Тот не ответил сразу, но, когда заговорил, стало понятно, что уговаривать его бесполезно:

– Если я скажу, что не могу с ней поехать, мама мне наверняка ничего не возразит. Но она так вчера обрадовалась, что ей не придется ехать к деду одной. С тех пор, как ушел отец, я почти не вижу, чтобы она хотя бы улыбнулась. У меня язык не повернется произнести. Если б не пообещал – другое дело.

– Ну ты даешь, Гарик, – уставился на него Громила.

– Уважаю, – дал свою оценку Дик.

– Вот что, – подумав, добавил Гарик, – вы когда выезжаете? В среду? Я, пожалуй, попробую, отговорю пару дней.

– Слушайте! А Маму-Олю приглашаем? – вдруг вспомнила Инга.

– Зачем? Что мы, как маленькие дети, обязательно со взрослыми? Можем мы хоть раз пожить сами по себе, без этого детского сада? Или без няньки вы фунциклировать не умеете? – изобразил кислое выражение на лице Вадик.

– Вадик, не в этом дело, – возразила Леночка. – Просто не надо превращаться в хрюнделей. Пока Мама-Оля на нас пашет, мы ее любим. А как она больше не нужна – до свиданья, милая?

К неудовольствию большинства мальчишек, Леночку поддержали остальные девчонки. Но Ольга Николаевна неожиданно отказалась:

– Ребята, спасибо. Но если я с вами поеду – это уже тот же самый запрещенный выезд. На меня и так в школе зуб точат. Так что, если родители вас одних отпускают, считайте, что я ничего не знаю. Я за вас спокойна. Я в вас верю. За ручку всю жизнь вас водить не будут. Отдохните от меня, попробуйте пожить самостоятельно. А я к вам лучше на денек-другой в гости приеду. Примете?

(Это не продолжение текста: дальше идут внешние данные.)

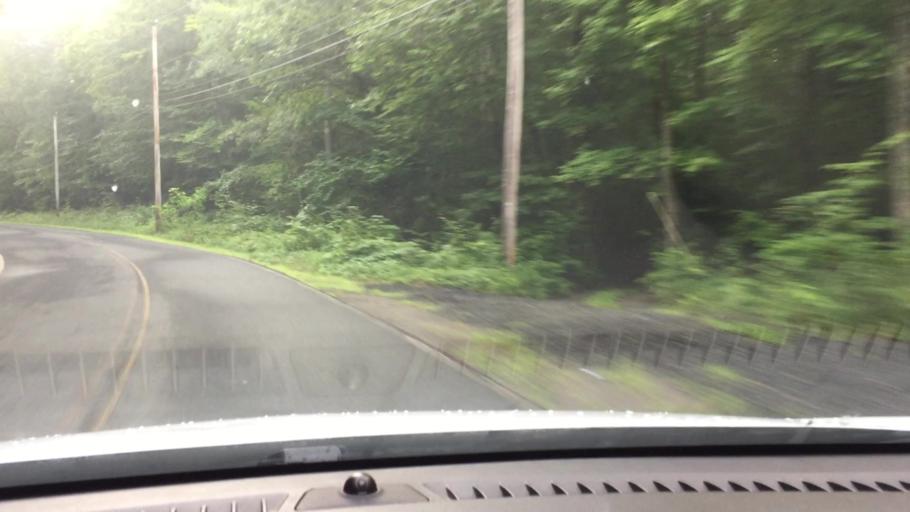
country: US
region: Massachusetts
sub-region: Hampshire County
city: Westhampton
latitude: 42.2524
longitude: -72.9300
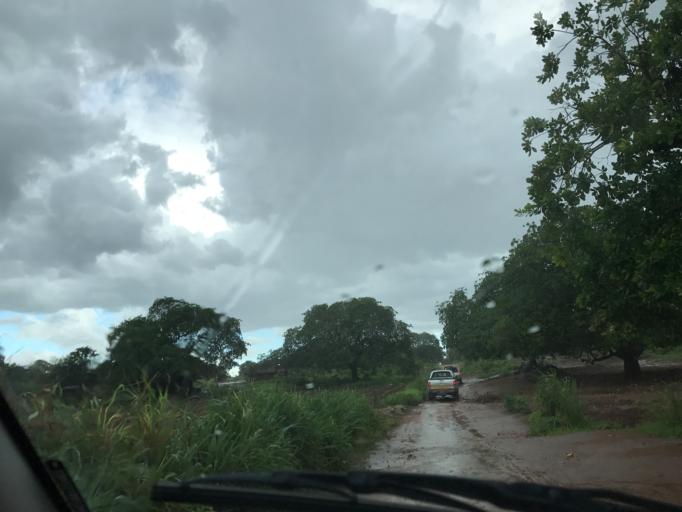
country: MZ
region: Nampula
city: Nacala
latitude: -14.7531
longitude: 39.9931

– А как же запрет? – удивилась Оля.

– Да обойдется как-нибудь.

– Ну вот, – прошептал Лошак, – и волки сыты, и овцы целы.

– Глупо шутишь, – дала ему подзатыльник Надя. – Просто Мама-Оля – Человек.

– Она – классный руководитель. Реально классный, – подвел черту Гарик.

 

Каждый день встречая в классе Монмартика, Маша и теперь отвлекалась на него не больше, чем прежде. В их отношениях школа оставалась как бы свободной зоной, где, по умолчанию, запрещено было какое-либо афиширование. Лишь оборачиваясь, Маша могла поймать на себе внимательный Женькин взгляд. Женька улыбался одними глазами, и Маша была благодарна ему, что здесь не было ни проникновенных на весь класс вздохов, ни сердечных тайн, доверяемых по секрету всем и каждому, ни «нечаянной» утечки информации о несуществующих победах. Практически единственным их временем стал путь из школы до Машиного дома. С тех пор как Инга, пошедшая по рукам репетиторов, выпала из попутчиков, как-то легко само собой произошло, что ее место занял Монмартик. Ему не понадобилось для этого интриговать или вспоминать о живущих якобы по дороге к Маше эфемерных престарелых бабушках (изобретение Гарика, после чего Маше пришлось сообразить, что маршрут, проходящий мимо дома «бабушки», вовсе не оптимален и что путь дворами на две минуты короче). В первый раз они с Женькой просто заболтались, и уже в поезде метро Маша опомнилась:

– Жень, ты куда? Тебе же в другую сторону.

Женя посмотрел на часы:

– У меня есть еще полчаса. Я тебя провожу.

 

Машу опять провожал Монмартик. Темой на этот раз был Машин Петербург. Она расписывала белые, замершие над притихшим городом ночи, разведенные мосты, кланяющиеся над Невой, летний, в сверкающем на солнце хрустале бьющих фонтанов Петергоф: все, с чем она выросла и с чем, как всегда считала, не сможет всерьез расстаться. И Женька неожиданно спросил:

– Так все-таки, из-за чего ты уехала из Питера?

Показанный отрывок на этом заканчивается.